In our cohort, all patients had free pre-operative shoulder range of motion. Seven patients developed sFS at 3 months after surgery. Seven matched patients without sFS were selected as control. The inter-group difference of basic characteristics was not significant. Compared to the serum of group NS, the serum of group S significantly induced hypercellularity, capsular thickening, and range of motion deficiency in mice shoulders after RCR. Compared to the serum of group NS, samples of group S significantly promoted M2 polarization of THP-1 human macrophages and the activation of human capsule-derived fibroblasts. Meanwhile, Smad3 and p-Smad3 in macrophages and fibroblasts were significantly up-regulated. On the other hand, levels of inflammation and fibrosis-related cytokines were not significantly different between serum in group S and group NS.

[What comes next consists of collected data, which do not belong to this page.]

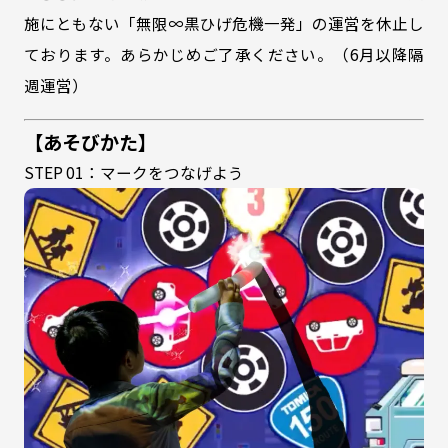
施にともない「無限∞黒ひげ危機一発」の運営を休止し
ております。あらかじめご了承ください。（6月以降隔
週運営）
【あそびかた】
STEP 01：マークをつなげよう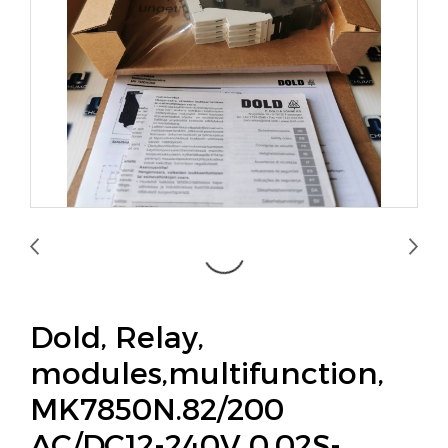
Dold, Relay,
modules,multifunction,
MK7850N.82/200
AC/DC12-240V 0.02S-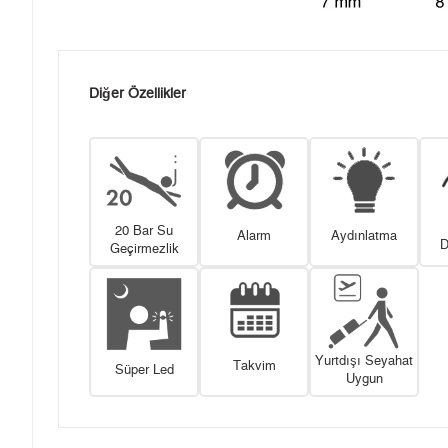
Diğer Özellikler
20 Bar Su
Alarm
Aydınlatma
D
Geçirmezlik
Yurtdışı Seyahat
Takvim
Süper Led
Uygun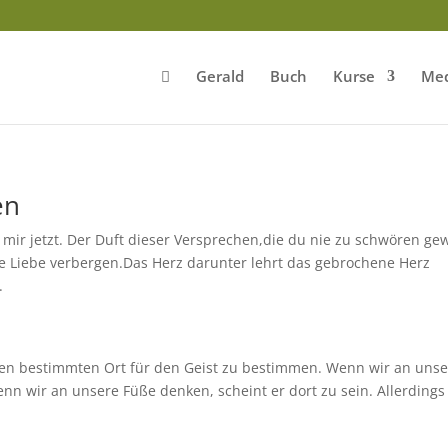
Gerald
Buch
Kurse
Med
en
 mir jetzt. Der Duft dieser Versprechen,die du nie zu schwören ge
lte Liebe verbergen.Das Herz darunter lehrt das gebrochene Herz
.
einen bestimmten Ort für den Geist zu bestimmen. Wenn wir an uns
enn wir an unsere Füße denken, scheint er dort zu sein. Allerdings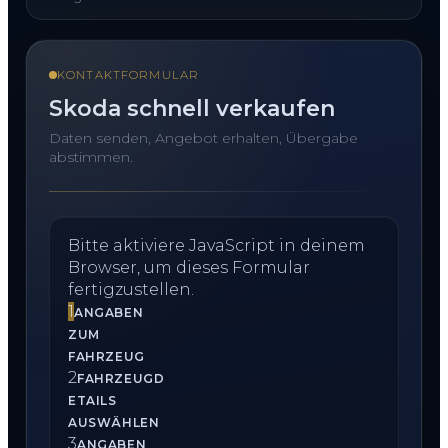
KONTAKTFORMULAR
Skoda schnell verkaufen
Daten senden, Angebot erhalten, Übergabe
abstimmen.
Bitte aktiviere JavaScript in deinem
Browser, um dieses Formular
fertigzustellen.
1
ANGABEN
ZUM
FAHRZEUG
2
FAHRZEUGD
ETAILS
AUSWÄHLEN
3
ANGABEN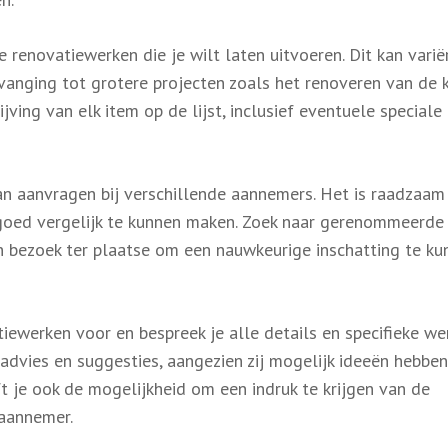
e renovatiewerken die je wilt laten uitvoeren. Dit kan vari
rvanging tot grotere projecten zoals het renoveren van de 
ving van elk item op de lijst, inclusief eventuele speciale
aan aanvragen bij verschillende aannemers. Het is raadzaa
 goed vergelijk te kunnen maken. Zoek naar gerenommeerde
 bezoek ter plaatse om een nauwkeurige inschatting te ku
tiewerken voor en bespreek je alle details en specifieke w
 advies en suggesties, aangezien zij mogelijk ideeën hebbe
t je ook de mogelijkheid om een indruk te krijgen van de
 aannemer.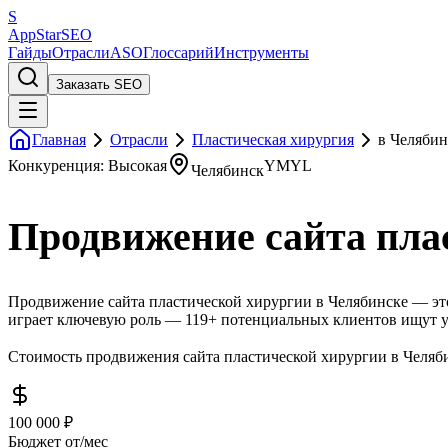
S
AppStar
SEO
Гайды
Отрасли
ASO
Глоссарий
Инструменты
Заказать SEO
Главная
Отрасли
Пластическая хирургия
в Челябин
Конкуренция: Высокая
YMYL
Челябинск
Продвижение сайта пла
Продвижение сайта пластической хирургии в Челябинске — это
играет ключевую роль — 119+ потенциальных клиентов ищут ус
Стоимость продвижения сайта пластической хирургии в Челяби
100 000 ₽
Бюджет от/мес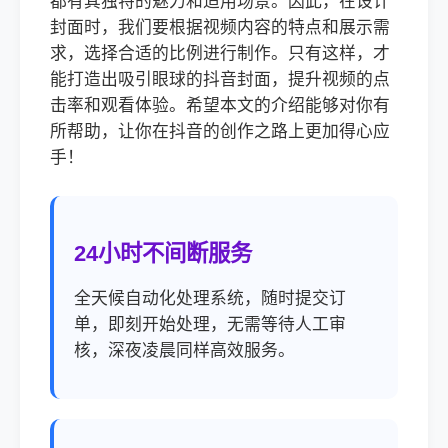
都有其独特的魅力和适用场景。因此，在设计
封面时，我们要根据视频内容的特点和展示需
求，选择合适的比例进行制作。只有这样，才
能打造出吸引眼球的抖音封面，提升视频的点
击率和观看体验。希望本文的介绍能够对你有
所帮助，让你在抖音的创作之路上更加得心应
手！
24小时不间断服务
全天候自动化处理系统，随时提交订
单，即刻开始处理，无需等待人工审
核，深夜凌晨同样高效服务。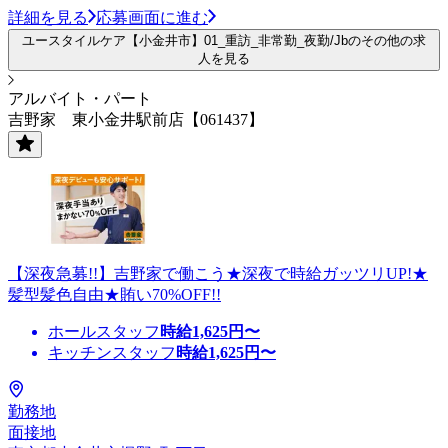
詳細を見る
応募画面に進む
ユースタイルケア【小金井市】01_重訪_非常勤_夜勤/Jbのその他の求
人を見る
アルバイト・パート
吉野家 東小金井駅前店【061437】
【深夜急募!!】吉野家で働こう★深夜で時給ガッツリUP!★
髪型髪色自由★賄い70%OFF!!
ホールスタッフ
時給
1,625
円〜
キッチンスタッフ
時給
1,625
円〜
勤務地
面接地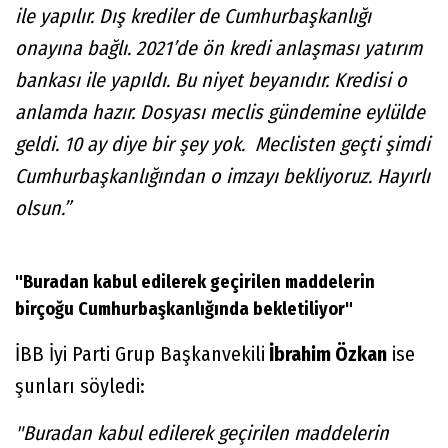
ile yapılır. Dış krediler de Cumhurbaşkanlığı
onayına bağlı. 2021’de ön kredi anlaşması yatırım
bankası ile yapıldı. Bu niyet beyanıdır. Kredisi o
anlamda hazır. Dosyası meclis gündemine eylülde
geldi. 10 ay diye bir şey yok. Meclisten geçti şimdi
Cumhurbaşkanlığından o imzayı bekliyoruz. Hayırlı
olsun.”
"Buradan kabul edilerek geçirilen maddelerin
birçoğu Cumhurbaşkanlığında bekletiliyor"
İBB İyi Parti Grup Başkanvekili
İbrahim Özkan
ise
şunları söyledi:
"Buradan kabul edilerek geçirilen maddelerin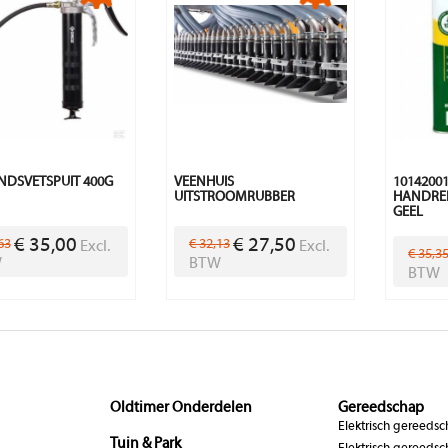
DSVETSPUIT 400G
VEENHUIS
1014200
UITSTROOMRUBBER
HANDREI
GEEL
€ 35,00
€ 27,50
63
€ 32,13
Excl.
Excl.
€ 35,3
W
BTW
BTW
Oldtimer Onderdelen
Gereedschap
Elektrisch gereeds
Tuin & Park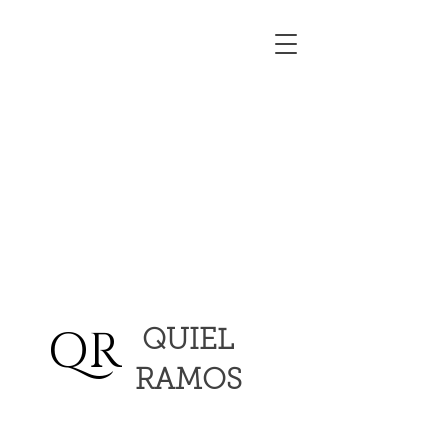
QR
QUIEL
RAMOS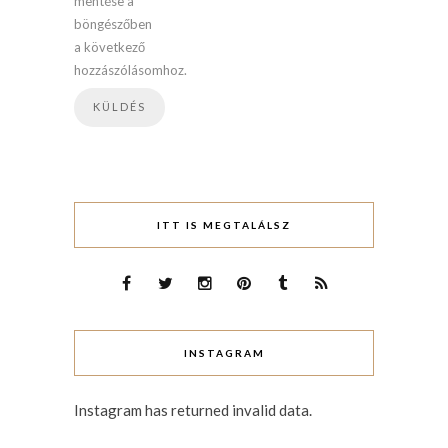
mentése a
böngészőben
a következő
hozzászólásomhoz.
ITT IS MEGTALÁLSZ
INSTAGRAM
Instagram has returned invalid data.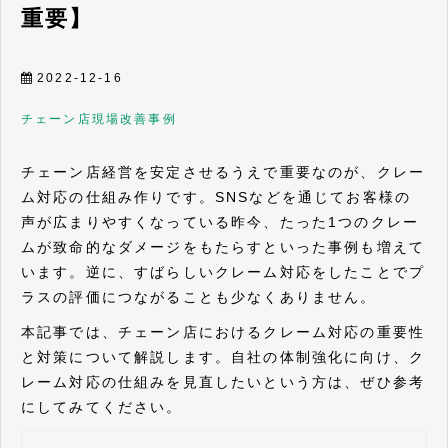
重要】
2022-12-16
チェーン店
現場改善
事例
チェーン店経営を安定させるうえで重要なのが、クレー
ム対応の仕組み作りです。SNSなどを通じてお客様の
声が広まりやすくなっている昨今、たった1つのクレー
ムが致命的なダメージをもたらすといった事例も増えて
います。逆に、すばらしいクレーム対応をしたことでプ
ラスの評価につながることも少なくありません。
本記事では、チェーン店におけるクレーム対応の重要性
と対策について解説します。自社の体制強化に向け、ク
レーム対応の仕組みを見直したいという方は、ぜひ参考
にしてみてください。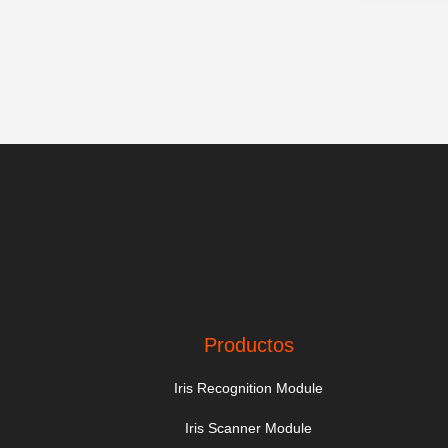
Productos
Iris Recognition Module
Iris Scanner Module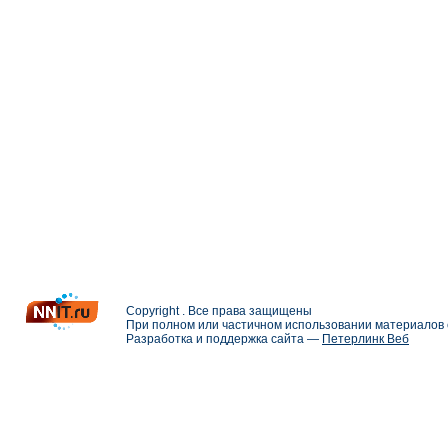
Copyright . Все права защищены
При полном или частичном использовании материалов с
Разработка и поддержка сайта —
Петерлинк Веб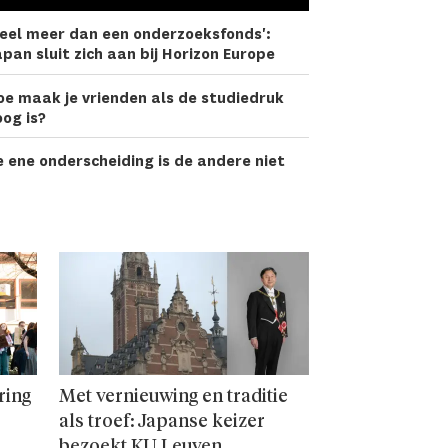
eel meer dan een onderzoeks­fonds':
pan sluit zich aan bij Horizon Europe
oe maak je vrienden als de studiedruk
og is?
 ene onderscheiding is de andere niet
ring
Met vernieuwing en traditie
als troef: Japanse keizer
bezoekt KU Leuven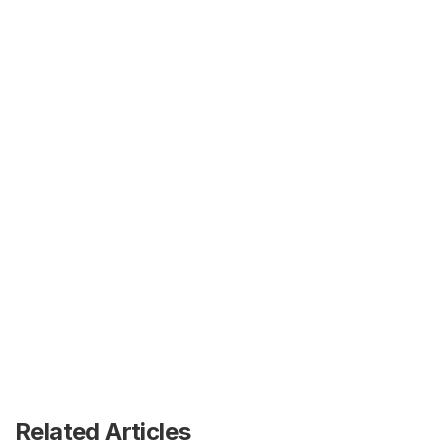
Related Articles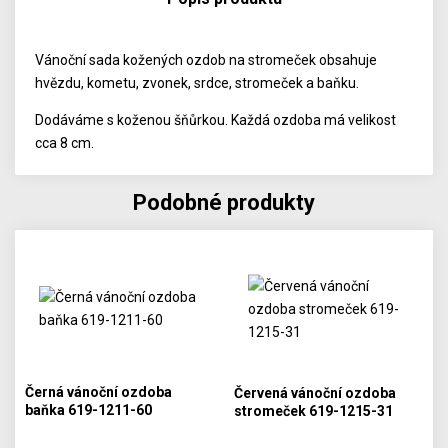
Vánoční sada kožených ozdob na stromeček obsahuje
hvězdu, kometu, zvonek, srdce, stromeček a baňku.
Dodáváme s koženou šňůrkou. Každá ozdoba má velikost
cca 8 cm.
Podobné produkty
Černá vánoční ozdoba
Červená vánoční ozdoba
baňka 619-1211-60
stromeček 619-1215-31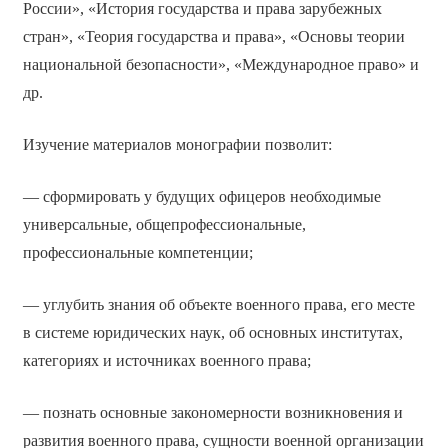
России», «История государства и права зарубежных
стран», «Теория государства и права», «Основы теории
национальной безопасности», «Международное право» и
др.
Изучение материалов монографии позволит:
— сформировать у будущих офицеров необходимые
универсальные, общепрофессиональные,
профессиональные компетенции;
— углубить знания об объекте военного права, его месте
в системе юридических наук, об основных институтах,
категориях и источниках военного права;
— познать основные закономерности возникновения и
развития военного права, сущности военной организации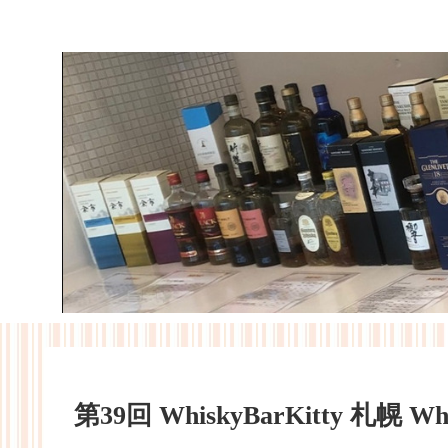
第39回 WhiskyBarKitty 札幌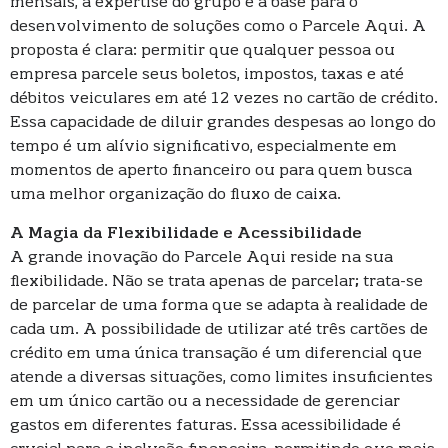
mensais, a expertise do grupo é a base para o
desenvolvimento de soluções como o Parcele Aqui. A
proposta é clara: permitir que qualquer pessoa ou
empresa parcele seus boletos, impostos, taxas e até
débitos veiculares em até 12 vezes no cartão de crédito.
Essa capacidade de diluir grandes despesas ao longo do
tempo é um alívio significativo, especialmente em
momentos de aperto financeiro ou para quem busca
uma melhor organização do fluxo de caixa.
A Magia da Flexibilidade e Acessibilidade
A grande inovação do Parcele Aqui reside na sua
flexibilidade. Não se trata apenas de parcelar; trata-se
de parcelar de uma forma que se adapta à realidade de
cada um. A possibilidade de utilizar até três cartões de
crédito em uma única transação é um diferencial que
atende a diversas situações, como limites insuficientes
em um único cartão ou a necessidade de gerenciar
gastos em diferentes faturas. Essa acessibilidade é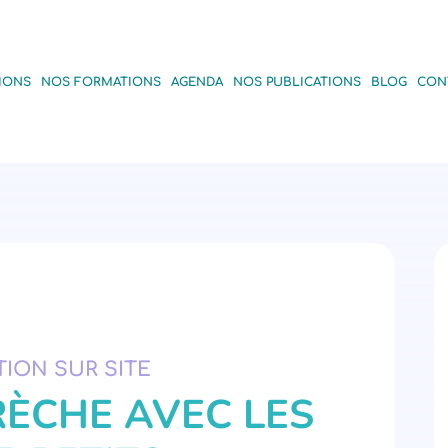
IONS
NOS FORMATIONS
AGENDA
NOS PUBLICATIONS
BLOG
CON
ION SUR SITE
CRÈCHE AVEC LES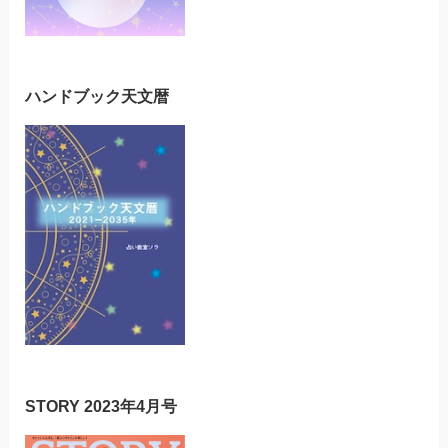
ハンドブック天文暦
STORY 2023年4月号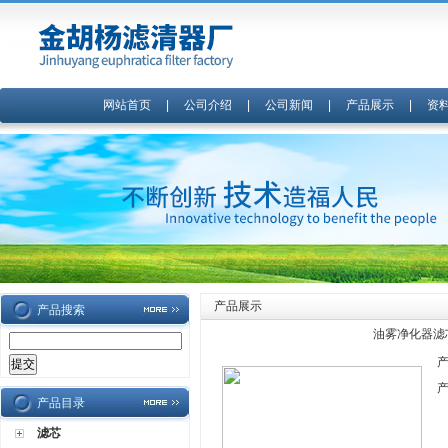
网站首页
|
公司介绍
|
公司新闻
|
产品展示
|
资
产品展示
产品搜索
油雾净化器滤
产品目录
滤芯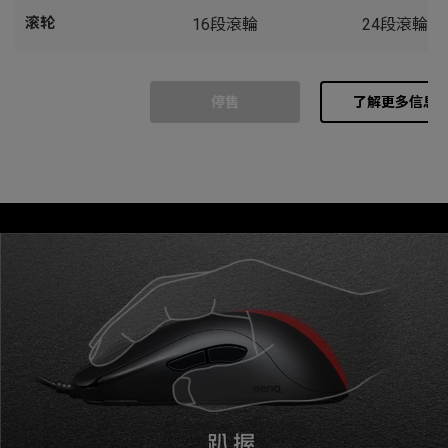
滚轮
16段滾輪
24段滾輪
停售
了解更多信息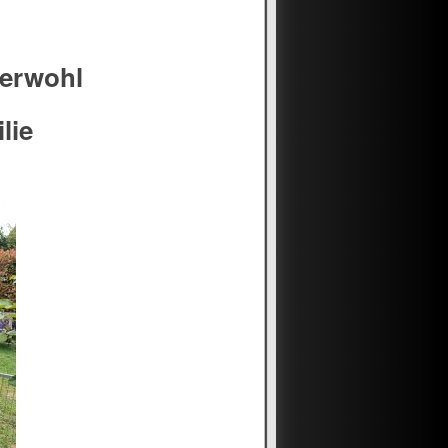
zerwohl
lie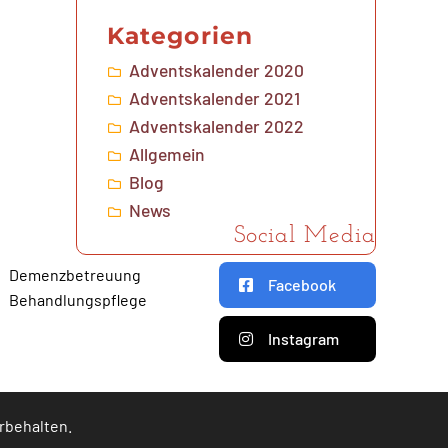
Kategorien
Adventskalender 2020
Adventskalender 2021
Adventskalender 2022
Allgemein
Blog
News
Social Media
Demenzbetreuung
Facebook
Behandlungspflege
Instagram
orbehalten.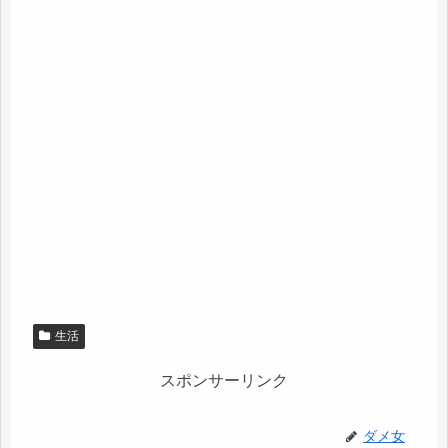
生活
スポンサーリンク
ダメ女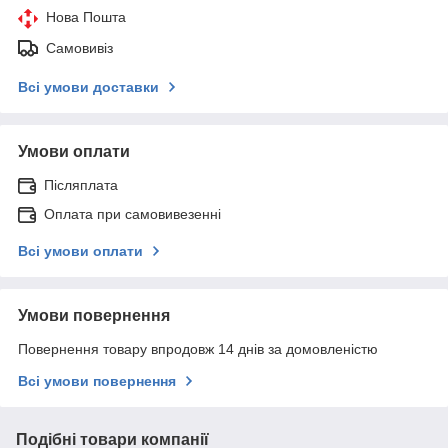
Нова Пошта
Самовивіз
Всі умови доставки
Умови оплати
Післяплата
Оплата при самовивезенні
Всі умови оплати
Умови повернення
Повернення товару впродовж 14 днів за домовленістю
Всі умови повернення
Подібні товари компанії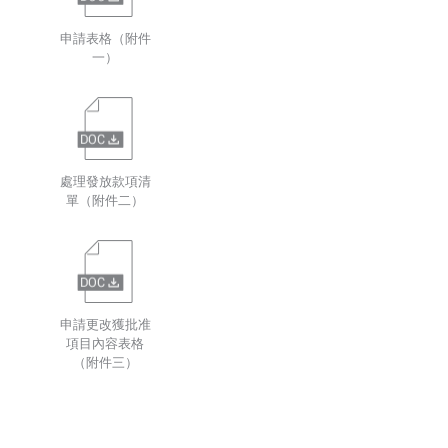
申請表格（附件
一）
處理發放款項清
單（附件二）
申請更改獲批准
項目內容表格
（附件三）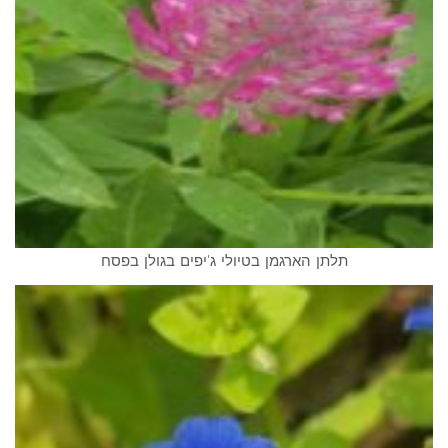
תלתן הארגמן בטיולי ג'יפים בגולן בפסח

Although all patients in this cohort had free range of motion pre-operatively, the pre-operative serum from patients with sFS at 3 months after RCR could act as a trigger of shoulder capsule fibrosis post-operatively. This effect may be related to its promotion on macrophage polarization to M2 phenotype and fibroblast activation.
系统性炎症性疾病对肩袖修复术后继发性冻结肩(sFS)具有预后意义;然而,系统性炎症如何影响sFS仍不清楚。本研究的目的是观察sFS患者术前血清和非sFS患者血清对小鼠肩袖的影响,以及对体外巨噬细胞和成纤维细胞的影响。
术前收集连续队列中接受肩袖修复术患者的血清样本。肩袖修复术后3个月,确定发生sFS的患者(S组)。还挑选了年龄和性别匹配的无sFS对照患者的血清样本(非S组)。首先,在肩袖修复术的小鼠模型中,通过组织学和生物力学方法观察血清对肩袖纤维化的影响。其次,研究血清对巨噬细胞极化和成纤维细胞活化的作用,并确定潜在的相关信号通路。最后,对血清中炎症和纤维化相关细胞因子进行定量分析。
在我们的队列中,所有患者术前肩部活动范围均正常。7例患者在术后3个月发生sFS。选择7例匹配的无sFS患者作为对照。两组基本特征的组间差异无统计学意义。与非S组血清相比,S组血清在肩袖修复术后显著诱导小鼠肩部细胞增多、关节囊增厚和活动范围受限。与非S组血清相比,S组样本显著促进THP-1人巨噬细胞向M2极化以及人关节囊来源成纤维细胞的活化。同时,巨噬细胞和成纤维细胞中的Smad3和p-Smad3显著上调。另一方面,S组和非S组血清中炎症和纤维化相关细胞因子水平无显著差异。
尽管该队列中的所有患者术前活动范围均正常,但肩袖修复术后3个月发生sFS的患者术前血清可作为术后肩袖纤维化的触发因素。这种作用可能与其促进巨噬细胞向M2表型极化和成纤维细胞活化有关。